Tough tasks await Obama on march to convention
AS BARACK Obama vacations in Hawaii, his staff is on heightened image alert in these two weeks before his official nomination for president. The problem is not Republican John McCain. It is the Democratic dysfunction erupting and festering all around him.
With the revelation last week by John Edwards that he had an affair in 2006, Obama is now deprived of a significant weapon in the values arsenal at the party convention in Denver. The former North Carolina senator, 2004 vice presidential candidate, and a third-place burr in the campaigns of Obama and Hillary Clinton made some interesting noise in the campaign by recasting himself as the voice for the poor, the working class, and against Washington lobbyists.
He was one of the Democrats who denounced President Clinton's affair with Monica Lewinsky for its "remarkable disrespect for his office, for the moral dimensions of leadership, for his friends, for his wife, for his precious daughter. It is breathtaking to me the level to which that disrespect has risen." With Edwards's outrageous display of disrespect - as his wife was in remission from cancer - the party is one scandal closer to forgetting why it took back the leadership of the House and Senate in 2006. The Democrats won in part because voters were tired of Republican moral immolation.
Reports say the Edwards family will not be at the convention. It will be interesting to see how the Democrats now handle the morals issue in Denver, let alone the notion as to whether the poor will have any voice at all.

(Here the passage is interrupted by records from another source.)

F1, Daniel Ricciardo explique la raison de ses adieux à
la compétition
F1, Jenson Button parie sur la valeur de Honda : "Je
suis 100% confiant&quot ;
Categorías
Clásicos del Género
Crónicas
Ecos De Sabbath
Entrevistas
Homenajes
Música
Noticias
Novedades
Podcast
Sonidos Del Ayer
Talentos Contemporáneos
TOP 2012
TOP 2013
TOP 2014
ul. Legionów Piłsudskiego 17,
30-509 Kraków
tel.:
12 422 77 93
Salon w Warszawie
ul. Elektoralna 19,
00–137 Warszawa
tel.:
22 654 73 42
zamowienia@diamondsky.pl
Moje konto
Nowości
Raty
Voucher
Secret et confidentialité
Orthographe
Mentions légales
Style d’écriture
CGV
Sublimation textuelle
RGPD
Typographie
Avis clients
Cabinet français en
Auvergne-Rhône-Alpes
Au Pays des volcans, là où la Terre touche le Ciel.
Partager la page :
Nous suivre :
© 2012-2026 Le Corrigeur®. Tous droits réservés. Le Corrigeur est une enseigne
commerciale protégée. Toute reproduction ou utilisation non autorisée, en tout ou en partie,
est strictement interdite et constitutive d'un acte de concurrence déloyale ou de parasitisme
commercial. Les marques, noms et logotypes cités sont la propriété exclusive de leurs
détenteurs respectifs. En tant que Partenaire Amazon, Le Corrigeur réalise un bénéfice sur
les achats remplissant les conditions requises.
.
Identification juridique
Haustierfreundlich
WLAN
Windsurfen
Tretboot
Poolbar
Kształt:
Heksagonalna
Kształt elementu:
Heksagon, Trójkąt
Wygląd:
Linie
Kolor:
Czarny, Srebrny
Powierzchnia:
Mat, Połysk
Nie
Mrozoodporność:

Then there is the never-quite-buried hatchet between the Obama and Clinton staffs. The Atlantic Monthly magazine, according to Politico.com, will report this week that Clinton's former top campaign strategist, Mark Penn, wanted to run a more aggressive campaign against Obama than what unfolded during the primaries. Penn wanted to strike at the very heart of imagined voter uncertainties as to how "American" Obama is.
In two excerpts printed yesterday by The New York Times, Penn wrote memos saying:
"All those articles about his boyhood in Indonesia and his life in Hawaii are geared towards showing his background is diverse, multicultural, and putting that in a new light. Save it for 2050."
"I cannot imagine America electing a president during a time of war who is not at his center fundamentally American in his thinking and in his values."
In another excerpt posted by Politico, Penn advised, "Let's explicitly own 'American' in our programs, the speeches, and the values. He doesn't."
As it was, the Clinton campaign periodically embarrassed itself as volunteers and high-level surrogates created firestorms by passing along right-wing rumors that Obama is Muslim, said his youthful cocaine use made him unelectable, or diminished him as an affirmative action baby. It is small wonder that with friends such as these in his own party, Obama, a Christian, continues to battle the notion that he is Muslim. Newsweek polls in April and May and Pew Research Center polls in March and July are all frozen at between 10 and 13 percent of Americans who think Obama is Muslim.
Given the tightness of the last two presidential elections, the Pew poll holds particular dangers for Obama. There is no difference in the percentage of Democrats or Republicans who think Obama is a Muslim. And of the Democrats who think Obama is Muslim, 19 percent said they preferred McCain over Obama. "Democrats who share the misconception are significantly less likely to support Obama," Pew said about the poll.
Obama of course had no control of the private life of John Edwards or the inner workings of the Clinton campaign. But if he is to be president, he has to overcome the corrosion of such episodes as these. Voters in major polls say they want change on domestic issues such as the economy. But they also still trust McCain more for dealing with Iraq and terrorism. The fact that one in 10 Americans still think he is Muslim is a sign that Obama has to go to Denver on a heightened mission to define the Democrats and himself.